All languages strike a tradeoff between flexibility and enforcing a regular structure. A lot of people seem to think their preferred language hits the perfect point on that tradeoff, and judge any language that makes a different choice. Python lovers judge R, Java users judge Python, C++ users judge Java, Rust users judge C++, Go users judge Rust, and everyone judges JavaScript.

A language that's more flexible than your favorite "encourages bad habits", while a language that's less flexible than yours is "bureaucratic".

It's not the flexibility that encourages bad habits. Lisps are incredibly flexible, for instance, but do not generally encourage bad habits. R encourages bad habits because the language itself and its libraries are not very well-designed. The language is powerful and useful, but it's also a mess.

R encourages bad habits for the following reasons:

- R is made "for statisticians, by statisticians" so a lot of the example code out there is very poorly written

- The syntax is very inconsistent across libraries, and even within base R

- There are a lot of syntactical quirks that cause a lot of confusion for anyone who's learned another language, like using dots in function tables, e.g. "read.csv". There's also the 1 indexing.

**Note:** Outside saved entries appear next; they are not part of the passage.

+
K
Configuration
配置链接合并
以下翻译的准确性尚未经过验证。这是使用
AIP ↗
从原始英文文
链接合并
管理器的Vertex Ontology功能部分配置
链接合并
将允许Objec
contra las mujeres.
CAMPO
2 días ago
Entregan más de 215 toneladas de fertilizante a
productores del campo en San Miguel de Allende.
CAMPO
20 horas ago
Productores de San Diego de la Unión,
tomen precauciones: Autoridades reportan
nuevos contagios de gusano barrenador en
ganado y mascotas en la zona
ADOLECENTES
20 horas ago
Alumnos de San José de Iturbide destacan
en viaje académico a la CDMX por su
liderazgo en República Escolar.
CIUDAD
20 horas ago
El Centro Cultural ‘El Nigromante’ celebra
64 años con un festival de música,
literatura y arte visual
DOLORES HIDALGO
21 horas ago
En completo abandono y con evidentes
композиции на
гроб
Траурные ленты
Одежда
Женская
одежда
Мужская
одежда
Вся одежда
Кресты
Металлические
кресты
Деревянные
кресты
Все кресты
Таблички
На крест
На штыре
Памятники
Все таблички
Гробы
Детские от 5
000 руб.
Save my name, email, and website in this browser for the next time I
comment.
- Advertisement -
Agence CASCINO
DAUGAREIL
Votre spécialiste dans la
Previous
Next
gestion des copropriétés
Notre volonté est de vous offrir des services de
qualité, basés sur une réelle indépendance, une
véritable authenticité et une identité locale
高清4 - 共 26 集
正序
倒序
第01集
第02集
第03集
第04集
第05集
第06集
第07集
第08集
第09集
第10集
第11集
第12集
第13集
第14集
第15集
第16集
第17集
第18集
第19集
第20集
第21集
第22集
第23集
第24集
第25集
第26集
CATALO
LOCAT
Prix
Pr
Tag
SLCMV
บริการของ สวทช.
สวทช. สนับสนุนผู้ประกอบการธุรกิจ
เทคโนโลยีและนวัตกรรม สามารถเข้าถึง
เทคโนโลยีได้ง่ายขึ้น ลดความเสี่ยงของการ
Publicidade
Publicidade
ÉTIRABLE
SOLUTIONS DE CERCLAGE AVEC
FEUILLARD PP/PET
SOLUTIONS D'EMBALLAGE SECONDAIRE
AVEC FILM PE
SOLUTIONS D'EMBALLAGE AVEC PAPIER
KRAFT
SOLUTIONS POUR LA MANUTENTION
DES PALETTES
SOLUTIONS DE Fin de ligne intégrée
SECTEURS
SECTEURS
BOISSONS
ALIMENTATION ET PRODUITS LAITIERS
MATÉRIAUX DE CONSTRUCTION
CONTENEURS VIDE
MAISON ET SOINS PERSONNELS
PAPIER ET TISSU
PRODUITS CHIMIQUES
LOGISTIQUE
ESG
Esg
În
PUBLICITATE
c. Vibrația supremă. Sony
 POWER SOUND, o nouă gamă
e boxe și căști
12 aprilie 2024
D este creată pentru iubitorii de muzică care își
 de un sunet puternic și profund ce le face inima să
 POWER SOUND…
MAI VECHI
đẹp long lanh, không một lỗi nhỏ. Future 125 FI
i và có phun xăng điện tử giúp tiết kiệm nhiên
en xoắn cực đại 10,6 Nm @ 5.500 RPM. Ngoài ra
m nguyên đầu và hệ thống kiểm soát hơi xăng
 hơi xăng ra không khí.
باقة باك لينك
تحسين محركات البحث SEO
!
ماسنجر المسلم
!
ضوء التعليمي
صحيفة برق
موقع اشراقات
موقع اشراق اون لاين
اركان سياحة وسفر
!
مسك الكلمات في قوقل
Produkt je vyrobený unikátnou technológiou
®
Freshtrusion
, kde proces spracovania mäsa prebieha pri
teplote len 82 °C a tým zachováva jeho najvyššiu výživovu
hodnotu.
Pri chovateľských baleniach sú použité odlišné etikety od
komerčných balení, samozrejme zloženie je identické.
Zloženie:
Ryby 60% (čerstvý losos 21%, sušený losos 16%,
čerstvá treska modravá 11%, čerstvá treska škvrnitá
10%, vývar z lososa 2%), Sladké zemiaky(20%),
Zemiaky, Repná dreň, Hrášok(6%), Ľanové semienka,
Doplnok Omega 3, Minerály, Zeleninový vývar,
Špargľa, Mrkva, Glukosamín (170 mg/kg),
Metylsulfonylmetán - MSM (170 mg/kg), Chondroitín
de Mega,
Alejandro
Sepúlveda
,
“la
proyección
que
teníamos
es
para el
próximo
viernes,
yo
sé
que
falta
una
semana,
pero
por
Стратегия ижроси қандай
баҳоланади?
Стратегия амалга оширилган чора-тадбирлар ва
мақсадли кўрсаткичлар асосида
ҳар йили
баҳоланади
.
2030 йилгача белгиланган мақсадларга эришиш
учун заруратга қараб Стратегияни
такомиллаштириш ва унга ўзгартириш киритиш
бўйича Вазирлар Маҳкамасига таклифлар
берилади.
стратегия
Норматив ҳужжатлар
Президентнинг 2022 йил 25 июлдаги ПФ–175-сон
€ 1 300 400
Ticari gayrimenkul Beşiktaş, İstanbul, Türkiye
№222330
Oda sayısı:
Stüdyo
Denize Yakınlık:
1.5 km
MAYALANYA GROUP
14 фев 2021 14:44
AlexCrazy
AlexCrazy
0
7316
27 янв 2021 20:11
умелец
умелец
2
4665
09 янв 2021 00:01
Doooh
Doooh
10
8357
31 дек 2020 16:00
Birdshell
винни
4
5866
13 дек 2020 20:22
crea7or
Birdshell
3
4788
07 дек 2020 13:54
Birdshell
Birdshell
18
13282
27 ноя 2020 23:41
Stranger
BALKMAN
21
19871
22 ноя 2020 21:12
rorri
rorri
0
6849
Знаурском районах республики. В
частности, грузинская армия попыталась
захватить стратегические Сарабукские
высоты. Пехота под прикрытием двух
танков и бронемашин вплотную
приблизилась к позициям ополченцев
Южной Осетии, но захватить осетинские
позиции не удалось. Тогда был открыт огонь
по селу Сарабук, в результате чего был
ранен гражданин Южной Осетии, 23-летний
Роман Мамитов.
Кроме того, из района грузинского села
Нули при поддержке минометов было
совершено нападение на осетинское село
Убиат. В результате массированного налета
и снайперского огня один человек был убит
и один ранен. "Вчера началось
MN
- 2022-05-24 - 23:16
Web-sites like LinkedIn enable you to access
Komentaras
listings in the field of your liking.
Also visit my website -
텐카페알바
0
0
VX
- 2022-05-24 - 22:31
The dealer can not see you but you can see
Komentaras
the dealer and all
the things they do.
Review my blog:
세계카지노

> Lisps are incredibly flexible, for instance, but do not generally encourage bad habits

People often say "LISP is so powerful but nobody can understand anyone else's code". That's the dominant explanation for why LISP isn't more popular (along with the "oatmeal with toenail clippings mixed in" syntax, which most people don't find readable, regardless of the fervent beliefs of the LISP community to the contrary). The community stays small because of the unappealing syntax, and even within the community people find it hard to work together, because everyone has their own style, so the kind of coding and collaboration that produces generally useful libraries doesn't tend to happen. I would argue there's no meaningful distinction between "bad habits" and "habits that inhibit the development of generally useful software". In fact, that's the most useful definition of "bad habits" I can imagine.

Flexibility is a root cause of bad habits thus defined, because flexibility is what enables people to make bad choices. Language designers have long recognized this. It's why certain languages impose heavy restrictions on how you can structure your code, from Java's everything-is-a-class to Python's indentation-based scoping. They have a certain vision for what constitutes effective code and they know it won't happen unless they force everyone to follow it. In other words, they choose to reduce flexibility to prevent what they consider to be bad habits.

> R encourages bad habits for the following reasons:

Your reasons are just common complaints about R issues, not actual arguments that these issues encourage bad habits.

> - R is made "for statisticians, by statisticians" so a lot of the example code out there is very poorly written

At best this is an argument that widely publicized badly written R code encourages bad habits, not R itself.

> There's also the 1 indexing

There's a big difference between "language feature I don't like" and "language feature that encourages bad habits". A language that has different conventions than your favorite language is just different.